__Objective A__. Gather every line of the records that contains the string "kern", matching case exactly.

__Passage shown__.
○ ○ ○
# I need some help!



## ACLakey (Jun 12, 2011)

Ok, I am running the latest release of the H57 ROM on EE19. I love the ROM but have been having some issues sense flashing. I was running this ROM before EE19 with no issues and now again sense the upgrade. I have been getting horrid battery life, loosing 15 to 20% per hour. I finally figured out that the phone is transmitting data constantly. I used 10% of my 5gb data plan in just a few days. I just reflashed the ROM and within an hour I uploaded 1% of my 5gb limit of some data but don't have a clue as to what it is doing. I fully charged the battery, wiped the battery data and locked the phone. In two hours sitting on my night stand with the screen off and no use I lost 25% of my battery and my 3g monitor said uploaded another 1% of my 5gb limit for the month. If anybody has any ideas I need some help. At this rate I have to keep the phone on a charger all times or it is worthless.


----------



## dfgas (Jun 7, 2011)

ACLakey said:


> Ok, I am running the latest release of the H57 ROM on EE19. I love the ROM but have been having some issues sense flashing. I was running this ROM before EE19 with no issues and now again sense the upgrade. I have been getting horrid battery life, loosing 15 to 20% per hour. I finally figured out that the phone is transmitting data constantly. I used 10% of my 5gb data plan in just a few days. I just reflashed the ROM and within an hour I uploaded 1% of my 5gb limit of some data but don't have a clue as to what it is doing. I fully charged the battery, wiped the battery data and locked the phone. In two hours sitting on my night stand with the screen off and no use I lost 25% of my battery and my 3g monitor said uploaded another 1% of my 5gb limit for the month. If anybody has any ideas I need some help. At this rate I have to keep the phone on a charger all times or it is worthless.


Are you restoring any data?


----------



## ACLakey (Jun 12, 2011)

I used TI to restore after flashing but the process was completed.


----------



## dfgas (Jun 7, 2011)

Do a FULL EE19 flash and repartition it when you do it then do what you got to do to flash heinz. DO NOT RESTORE ANY BACKUPS. See how that turns out.


----------



## puk3n (Jun 12, 2011)

am i missing something as far as the 6/6/11 release of H57-TW4? im not certain what settings to use for the proper landscape viewing, ive been fiddling with the preferences a bit. but im getting major FC's while tilting the screen in landscape. not sure whats up.
○ ○ ○
__Data for the task__.

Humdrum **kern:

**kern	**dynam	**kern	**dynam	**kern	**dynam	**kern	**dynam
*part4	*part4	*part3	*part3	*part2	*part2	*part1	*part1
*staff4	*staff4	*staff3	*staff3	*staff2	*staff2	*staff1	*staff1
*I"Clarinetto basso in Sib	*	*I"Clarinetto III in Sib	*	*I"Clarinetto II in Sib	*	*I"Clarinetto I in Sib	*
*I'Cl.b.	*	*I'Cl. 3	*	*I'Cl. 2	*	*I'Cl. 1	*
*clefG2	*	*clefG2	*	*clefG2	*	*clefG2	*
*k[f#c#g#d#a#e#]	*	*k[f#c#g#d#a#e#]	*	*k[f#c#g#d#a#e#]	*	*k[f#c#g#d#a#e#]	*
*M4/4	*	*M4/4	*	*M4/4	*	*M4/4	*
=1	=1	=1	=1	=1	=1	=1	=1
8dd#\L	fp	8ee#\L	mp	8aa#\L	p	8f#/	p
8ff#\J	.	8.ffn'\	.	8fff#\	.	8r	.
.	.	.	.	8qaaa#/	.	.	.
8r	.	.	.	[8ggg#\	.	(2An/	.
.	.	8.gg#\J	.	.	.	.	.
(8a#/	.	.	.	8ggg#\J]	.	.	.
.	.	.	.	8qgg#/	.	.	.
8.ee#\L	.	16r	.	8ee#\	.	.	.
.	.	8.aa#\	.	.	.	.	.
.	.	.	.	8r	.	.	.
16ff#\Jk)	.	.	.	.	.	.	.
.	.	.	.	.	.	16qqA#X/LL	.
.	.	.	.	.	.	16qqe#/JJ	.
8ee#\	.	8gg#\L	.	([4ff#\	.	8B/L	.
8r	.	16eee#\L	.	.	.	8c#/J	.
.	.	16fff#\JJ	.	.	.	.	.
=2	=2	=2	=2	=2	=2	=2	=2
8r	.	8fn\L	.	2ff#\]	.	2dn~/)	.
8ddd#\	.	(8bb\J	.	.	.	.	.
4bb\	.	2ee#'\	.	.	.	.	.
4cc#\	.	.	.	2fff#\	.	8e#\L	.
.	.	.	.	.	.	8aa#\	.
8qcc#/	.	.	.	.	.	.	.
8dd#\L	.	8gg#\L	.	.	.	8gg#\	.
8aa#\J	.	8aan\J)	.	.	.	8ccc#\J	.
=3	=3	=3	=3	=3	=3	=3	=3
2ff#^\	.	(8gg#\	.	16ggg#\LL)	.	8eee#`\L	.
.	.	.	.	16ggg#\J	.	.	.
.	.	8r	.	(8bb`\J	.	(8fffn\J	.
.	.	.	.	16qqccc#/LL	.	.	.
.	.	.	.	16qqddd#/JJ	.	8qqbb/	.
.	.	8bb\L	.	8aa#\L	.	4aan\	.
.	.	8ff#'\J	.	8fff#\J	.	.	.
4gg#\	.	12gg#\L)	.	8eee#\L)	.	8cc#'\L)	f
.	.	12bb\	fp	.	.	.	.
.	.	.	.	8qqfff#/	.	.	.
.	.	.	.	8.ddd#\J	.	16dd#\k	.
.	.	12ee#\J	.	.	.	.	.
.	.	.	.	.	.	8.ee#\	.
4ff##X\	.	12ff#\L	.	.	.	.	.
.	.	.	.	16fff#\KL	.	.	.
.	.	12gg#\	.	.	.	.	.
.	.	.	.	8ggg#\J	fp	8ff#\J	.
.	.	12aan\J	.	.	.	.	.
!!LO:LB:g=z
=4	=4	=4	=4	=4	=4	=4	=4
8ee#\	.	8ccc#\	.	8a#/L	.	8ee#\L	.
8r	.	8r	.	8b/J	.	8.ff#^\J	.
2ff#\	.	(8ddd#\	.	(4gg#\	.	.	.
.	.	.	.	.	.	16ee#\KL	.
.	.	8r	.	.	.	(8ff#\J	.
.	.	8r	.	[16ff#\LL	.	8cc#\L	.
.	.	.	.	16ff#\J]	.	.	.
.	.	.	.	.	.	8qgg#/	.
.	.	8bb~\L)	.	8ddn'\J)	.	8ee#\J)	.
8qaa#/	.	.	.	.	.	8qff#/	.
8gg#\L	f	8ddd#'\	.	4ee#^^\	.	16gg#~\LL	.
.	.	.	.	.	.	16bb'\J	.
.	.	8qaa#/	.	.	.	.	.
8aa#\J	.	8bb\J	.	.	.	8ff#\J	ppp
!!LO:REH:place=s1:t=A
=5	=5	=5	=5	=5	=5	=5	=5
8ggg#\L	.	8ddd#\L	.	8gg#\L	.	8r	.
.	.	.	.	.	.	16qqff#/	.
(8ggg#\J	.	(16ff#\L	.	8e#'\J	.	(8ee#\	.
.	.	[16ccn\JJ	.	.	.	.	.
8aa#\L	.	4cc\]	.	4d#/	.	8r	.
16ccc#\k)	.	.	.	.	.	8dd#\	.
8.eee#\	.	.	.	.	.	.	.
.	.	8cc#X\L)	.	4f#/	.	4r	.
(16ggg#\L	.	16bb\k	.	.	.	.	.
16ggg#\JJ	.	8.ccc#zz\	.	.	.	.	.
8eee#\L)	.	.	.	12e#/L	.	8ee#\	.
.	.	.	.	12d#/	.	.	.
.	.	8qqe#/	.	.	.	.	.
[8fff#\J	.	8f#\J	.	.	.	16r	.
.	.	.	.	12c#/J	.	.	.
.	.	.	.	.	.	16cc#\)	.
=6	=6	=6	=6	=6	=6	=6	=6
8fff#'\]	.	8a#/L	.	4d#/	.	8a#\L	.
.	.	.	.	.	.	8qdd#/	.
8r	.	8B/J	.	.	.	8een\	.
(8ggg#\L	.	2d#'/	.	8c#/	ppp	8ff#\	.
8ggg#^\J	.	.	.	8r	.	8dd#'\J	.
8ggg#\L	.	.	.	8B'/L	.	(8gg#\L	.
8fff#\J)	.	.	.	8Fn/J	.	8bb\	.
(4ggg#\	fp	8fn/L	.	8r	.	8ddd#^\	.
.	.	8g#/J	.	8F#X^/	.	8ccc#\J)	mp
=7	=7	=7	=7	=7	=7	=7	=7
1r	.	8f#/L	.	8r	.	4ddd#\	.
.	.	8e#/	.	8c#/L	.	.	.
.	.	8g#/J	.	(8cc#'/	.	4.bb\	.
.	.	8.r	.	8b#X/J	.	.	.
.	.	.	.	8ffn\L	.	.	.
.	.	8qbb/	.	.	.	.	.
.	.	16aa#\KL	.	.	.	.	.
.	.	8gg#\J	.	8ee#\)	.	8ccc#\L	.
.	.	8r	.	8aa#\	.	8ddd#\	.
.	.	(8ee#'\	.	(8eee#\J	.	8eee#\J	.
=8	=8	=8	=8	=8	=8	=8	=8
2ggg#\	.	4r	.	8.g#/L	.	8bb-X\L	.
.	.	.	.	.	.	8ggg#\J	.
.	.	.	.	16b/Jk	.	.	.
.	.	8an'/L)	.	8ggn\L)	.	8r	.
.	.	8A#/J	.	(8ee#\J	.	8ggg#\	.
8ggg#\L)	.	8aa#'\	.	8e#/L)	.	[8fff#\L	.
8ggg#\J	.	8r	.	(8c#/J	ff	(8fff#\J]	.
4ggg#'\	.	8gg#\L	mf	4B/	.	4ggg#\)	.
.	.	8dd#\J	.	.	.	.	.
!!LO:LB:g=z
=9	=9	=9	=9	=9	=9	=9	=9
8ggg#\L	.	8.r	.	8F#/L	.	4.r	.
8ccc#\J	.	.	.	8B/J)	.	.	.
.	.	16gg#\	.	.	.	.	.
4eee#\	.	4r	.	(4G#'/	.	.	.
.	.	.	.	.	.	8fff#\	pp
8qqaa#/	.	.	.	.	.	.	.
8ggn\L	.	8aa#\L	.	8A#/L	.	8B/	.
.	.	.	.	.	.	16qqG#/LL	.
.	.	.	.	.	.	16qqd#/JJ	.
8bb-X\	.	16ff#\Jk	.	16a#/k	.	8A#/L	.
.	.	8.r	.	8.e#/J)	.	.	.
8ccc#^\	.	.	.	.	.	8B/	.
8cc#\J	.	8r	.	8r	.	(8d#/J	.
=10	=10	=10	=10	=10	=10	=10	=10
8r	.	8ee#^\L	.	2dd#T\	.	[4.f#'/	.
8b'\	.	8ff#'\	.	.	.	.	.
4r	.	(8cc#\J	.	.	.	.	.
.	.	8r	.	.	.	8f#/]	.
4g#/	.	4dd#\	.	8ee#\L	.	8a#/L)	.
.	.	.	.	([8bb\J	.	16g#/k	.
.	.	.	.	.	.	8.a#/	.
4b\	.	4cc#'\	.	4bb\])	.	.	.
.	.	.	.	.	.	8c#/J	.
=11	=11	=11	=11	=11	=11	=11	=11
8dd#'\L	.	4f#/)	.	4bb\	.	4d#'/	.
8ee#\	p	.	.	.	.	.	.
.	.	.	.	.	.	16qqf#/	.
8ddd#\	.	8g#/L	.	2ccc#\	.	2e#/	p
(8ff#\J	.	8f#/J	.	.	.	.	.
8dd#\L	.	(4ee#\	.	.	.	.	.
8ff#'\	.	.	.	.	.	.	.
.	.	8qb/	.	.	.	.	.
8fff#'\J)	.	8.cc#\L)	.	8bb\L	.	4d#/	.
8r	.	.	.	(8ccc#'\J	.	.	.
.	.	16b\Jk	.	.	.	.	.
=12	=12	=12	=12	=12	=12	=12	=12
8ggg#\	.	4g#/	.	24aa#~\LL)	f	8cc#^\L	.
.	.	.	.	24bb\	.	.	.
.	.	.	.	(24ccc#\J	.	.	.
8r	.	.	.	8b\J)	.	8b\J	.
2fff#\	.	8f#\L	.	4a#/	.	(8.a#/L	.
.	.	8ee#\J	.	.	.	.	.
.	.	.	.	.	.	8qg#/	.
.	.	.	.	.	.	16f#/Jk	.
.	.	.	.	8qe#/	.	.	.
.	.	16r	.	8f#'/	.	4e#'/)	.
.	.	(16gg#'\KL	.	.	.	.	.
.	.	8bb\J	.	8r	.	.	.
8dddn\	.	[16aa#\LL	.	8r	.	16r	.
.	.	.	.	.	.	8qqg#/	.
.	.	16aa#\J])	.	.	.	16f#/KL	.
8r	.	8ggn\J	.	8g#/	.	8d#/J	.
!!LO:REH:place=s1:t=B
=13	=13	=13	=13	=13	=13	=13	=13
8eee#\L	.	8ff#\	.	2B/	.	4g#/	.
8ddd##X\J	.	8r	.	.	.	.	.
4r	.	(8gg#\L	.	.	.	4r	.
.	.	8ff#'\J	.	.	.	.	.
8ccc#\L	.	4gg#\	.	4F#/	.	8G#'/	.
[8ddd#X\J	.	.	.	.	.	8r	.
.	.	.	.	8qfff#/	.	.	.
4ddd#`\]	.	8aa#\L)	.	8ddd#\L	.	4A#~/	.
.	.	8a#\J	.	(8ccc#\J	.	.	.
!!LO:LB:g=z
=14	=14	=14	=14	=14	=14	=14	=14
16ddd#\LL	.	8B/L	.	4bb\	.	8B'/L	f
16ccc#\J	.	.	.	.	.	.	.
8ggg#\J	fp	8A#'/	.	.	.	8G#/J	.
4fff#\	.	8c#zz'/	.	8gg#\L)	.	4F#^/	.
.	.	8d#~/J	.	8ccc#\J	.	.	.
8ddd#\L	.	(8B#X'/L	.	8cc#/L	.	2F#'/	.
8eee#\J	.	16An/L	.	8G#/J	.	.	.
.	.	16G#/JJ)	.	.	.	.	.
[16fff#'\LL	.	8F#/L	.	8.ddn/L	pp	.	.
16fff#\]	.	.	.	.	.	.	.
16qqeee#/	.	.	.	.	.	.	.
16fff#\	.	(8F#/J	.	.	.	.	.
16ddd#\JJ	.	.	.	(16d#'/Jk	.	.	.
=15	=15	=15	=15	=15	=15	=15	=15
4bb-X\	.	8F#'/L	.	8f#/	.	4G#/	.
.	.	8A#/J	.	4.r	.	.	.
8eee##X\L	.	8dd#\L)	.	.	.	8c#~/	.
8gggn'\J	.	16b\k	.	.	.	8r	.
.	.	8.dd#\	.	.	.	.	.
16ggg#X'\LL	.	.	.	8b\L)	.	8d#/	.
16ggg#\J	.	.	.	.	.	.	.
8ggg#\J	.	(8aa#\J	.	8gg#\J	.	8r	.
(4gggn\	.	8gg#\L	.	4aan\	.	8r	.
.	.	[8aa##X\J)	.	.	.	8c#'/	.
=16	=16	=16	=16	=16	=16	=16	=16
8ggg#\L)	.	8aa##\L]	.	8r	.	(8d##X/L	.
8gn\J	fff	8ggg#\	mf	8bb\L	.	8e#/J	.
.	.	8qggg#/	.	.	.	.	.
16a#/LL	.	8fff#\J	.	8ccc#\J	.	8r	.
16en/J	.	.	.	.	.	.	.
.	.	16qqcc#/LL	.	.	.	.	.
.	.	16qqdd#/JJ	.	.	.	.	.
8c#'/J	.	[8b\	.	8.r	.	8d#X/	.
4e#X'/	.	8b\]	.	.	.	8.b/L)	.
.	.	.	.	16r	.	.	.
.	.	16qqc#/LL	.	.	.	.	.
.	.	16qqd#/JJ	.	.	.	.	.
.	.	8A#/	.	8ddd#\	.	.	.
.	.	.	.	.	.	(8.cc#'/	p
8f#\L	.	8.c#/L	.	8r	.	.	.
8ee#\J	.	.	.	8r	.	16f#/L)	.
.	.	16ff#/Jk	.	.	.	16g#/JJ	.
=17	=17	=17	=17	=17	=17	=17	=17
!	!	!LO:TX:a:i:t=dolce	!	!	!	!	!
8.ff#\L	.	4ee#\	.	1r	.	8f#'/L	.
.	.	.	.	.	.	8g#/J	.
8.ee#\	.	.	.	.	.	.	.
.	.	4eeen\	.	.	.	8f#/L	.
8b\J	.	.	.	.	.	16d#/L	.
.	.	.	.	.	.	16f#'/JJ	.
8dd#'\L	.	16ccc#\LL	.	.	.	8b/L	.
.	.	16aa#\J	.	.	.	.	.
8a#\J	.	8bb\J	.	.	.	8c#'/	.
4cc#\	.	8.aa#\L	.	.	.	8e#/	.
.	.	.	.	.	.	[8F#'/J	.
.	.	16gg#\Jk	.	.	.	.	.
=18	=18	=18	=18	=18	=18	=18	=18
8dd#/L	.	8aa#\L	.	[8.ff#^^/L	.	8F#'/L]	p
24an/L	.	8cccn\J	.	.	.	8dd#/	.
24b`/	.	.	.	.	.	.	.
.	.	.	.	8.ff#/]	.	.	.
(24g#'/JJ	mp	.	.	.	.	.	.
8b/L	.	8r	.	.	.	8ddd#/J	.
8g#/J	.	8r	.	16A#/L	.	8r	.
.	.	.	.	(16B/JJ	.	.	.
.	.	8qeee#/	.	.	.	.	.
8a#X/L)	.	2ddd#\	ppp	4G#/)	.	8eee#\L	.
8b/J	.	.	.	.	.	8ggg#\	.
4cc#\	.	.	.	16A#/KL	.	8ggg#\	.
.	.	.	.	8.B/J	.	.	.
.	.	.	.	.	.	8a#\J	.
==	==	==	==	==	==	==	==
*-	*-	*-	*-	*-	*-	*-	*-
○ ○ ○
__Objective B__.
Answer these questions about the forum thread above:
(i) How much battery does the first post report losing per hour?
(ii) What did ACLakey use to restore after flashing?
(iii) What release date of H57-TW4 does puk3n mention?

__Response A__.
Humdrum **kern:
**kern	**dynam	**kern	**dynam	**kern	**dynam	**kern	**dynam

__Response B__.
(i) 15 to 20% per hour
(ii) TI
(iii) 6/6/11